And now, a prescription from our sponsor…

pills.jpgCongress opened hearings yesterday on direct-to-consumer advertising for pharmaceuticals, lead by U.S. Rep. Bart Stupak, a Democrat from Michigan.

Television commercials for Lipitor featuring Robert Jarvik were the immediate cause of the uproar. Pfizer in February pulled the ads for the cholesterol drug starring the creator of the artificial heart (never mind the puzzling logic of that endorsement) over objections to featuring an actual medical professional’s endorsement.

But there’s more to it than the ethical issue here. Think of the money.

Direct-to-consumer drug ad spending has grown from about $1 billion 10 years ago to about $5 billion now, according to the Wall Street Journal. About half of that goes to television.

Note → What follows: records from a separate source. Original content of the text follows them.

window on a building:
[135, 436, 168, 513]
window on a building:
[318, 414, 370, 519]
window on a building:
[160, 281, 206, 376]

Do the math: maybe 3 percent of the television advertising industry’s $80 billion revenue comes from drug companies. That means the likes of Pfizer and GlaxoSmithKline and Novartis are effectively paying for something like two minutes of every hour of television.

(It seems like even more than that if you watch cable for any amount of time.)

Drug manufacturers have long argued that marketing costs aren’t unduly inflating the cost of medicine, at least not above the rise in the Consumer Price Index.

But all that money’s not coming out of thin air, either. Whatever you think of the change in the price of medicine, there’s only one real place to get billions to spend on drug marketing: from the people that take the pills. Or injections. Or whatever.

cash2.jpgGranted, $2.5 billion in advertising expenditures would be a drop in the bucket of the $2.3 trillion Americans spent on health care last year. But if you’re taking name-brand Lipitor, for instance, at $100 a month or so, it still means you’re feeding more than a buck a year to your television.

And if that’s not the only drug you’re taking, or not even the most expensive drug you’re taking, you (or you and your insurance company’s clients) might be paying $2, $3, maybe even more, in annual medical costs to keep the MHz flowing into your television receiver. (And, to a much lesser extent, the magazine coming to your mailbox or the radio waves to your car antenna.)

I’m not going to argue about the truthfulness of the ads, or the medical or legal implications of direct to consumer drug marketing. And the media have an honorable place in promulgating medical information.

But given all that we ask of our health care system and the many ways it falls short, doesn’t it seem just a little bit absurd to ask it, too, to help bankroll the likes of Donald Trump’s Celebrity Apprentice and reruns of the Golden Girls?